Behavioral Health Business“I think our long-term value is created by closing the loop between medical care, counseling services and support services, and then being able to demonstrate the value of that integrated, coordinated care model through patient outcomes,” Cass said. “So being able to take a coordinated, integrated care model and demonstrate to payers that we are improving patient outcomes, reducing readmission to the emergency room, and being able to do that at a lower cost to both patients and providers for impact would be essential.”
Demonstrating the value of OBOT clinics to payers will become even more critical amid Medicaid cuts, which could greatly impact the eligibility of patients with substance use disorders (SUDs). So finding ways to partner with Medicaid payers and keeping patient eligibility in mind as a component of the treatment plan is one way to build access and outcomes, Doug Weiss, CEO of Porch Light Health, said during INVEST.
Behavioral Health Business“We saw early on, as soon as Medicaid cuts were announced, our census started to flatten out,” Weiss said. “We asked, ‘What is happening here and in our patient engagement?’ What we found is our patients are afraid that they’re going to get a bill so they stop coming to treatment. The legislators don’t really understand this impact on demand that comes just from noise.”
With that in mind, Colorado-based Porch Light Health, a provider focused on community-based addiction treatment and recovery services, launched a service for MAT treatment on demand that connects a discharge planner with a patient as they leave hospital treatment to help them transition from the emergency department into SUD care quickly. It was an approach the Porch Light team worked on with a Medicaid payer.
“Our approach is to use different tools to help the patients, just as we did during the public health emergency and in the unwinding and make eligibility and financial relief financial pressure for our patients so that they will continue to come back for treatment,” Weiss said.
Prioritizing measures like that and building strong payer relationships simultaneously, though, can be challenging depending on the size and scale of the OBOT organization.

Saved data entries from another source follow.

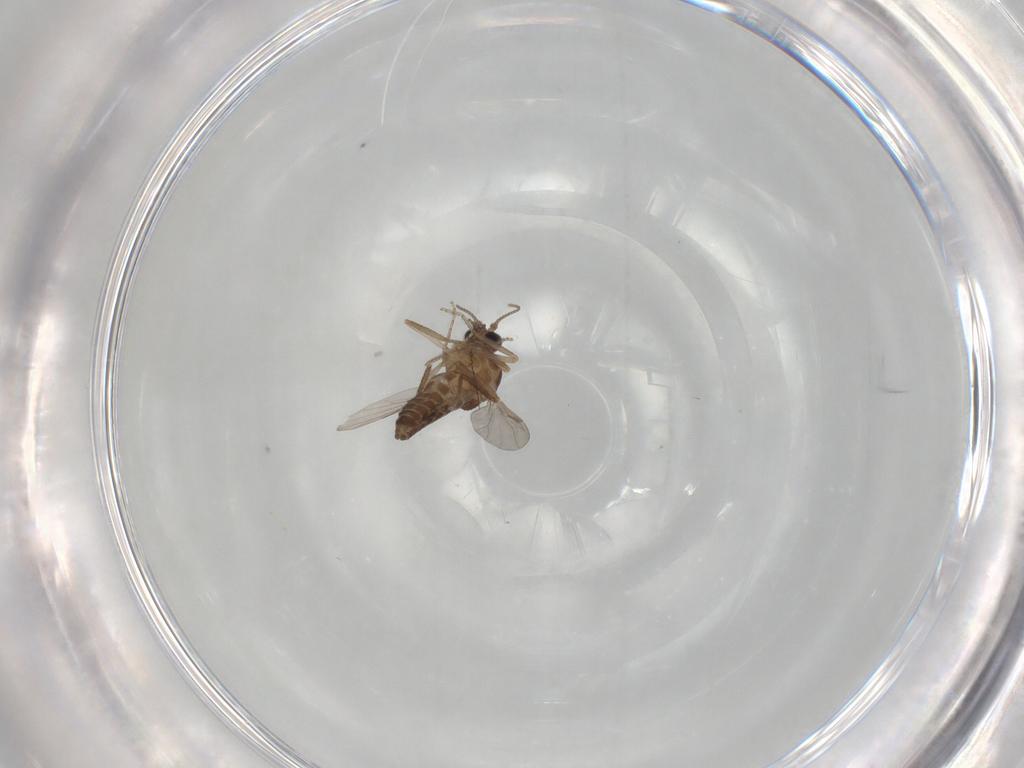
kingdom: Animalia
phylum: Arthropoda
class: Insecta
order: Diptera
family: Ceratopogonidae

“I do think it’s hard if you’re a small organization in a single state,” Priest said. “It is really hard to build payer relations because you have to do it over time. And a lot of those folks, unfortunately, do change roles and change companies. We have some relationships that we just follow those individuals to different managed care organizations as they’ve moved, but it is a personal relationship. If you’re smaller scale, that is really complicated because you get stuck in the payer relations world and it is just a black hole. So scale does matter.”
While scale does matter, what’s equally important for OBOT operators is to understand there are many parts of an organization’s team that engage with the payer and community partnerships and events can go a long way to building inroads, Cass explained.
“You can’t just drop a box of donuts off at the payer and expect them to call you back,” Cass said. “You have to nurture that relationship and share data in a very transparent way.”
SaVida operates 51 clinics across seven states, and sends one growth and outreach person in each state to community events, which typically also have state payers. That’s one strategy that has helped the organization build and maintain those relationships.
“By doing that, we’ve built very strong inroads,” Cass said. “It took a long time to build, but it first starts with showing up. Show up, support your community and build inroads. Work with your company, the payer, and the community to demonstrate effectiveness and then continue to nurture that relationship.”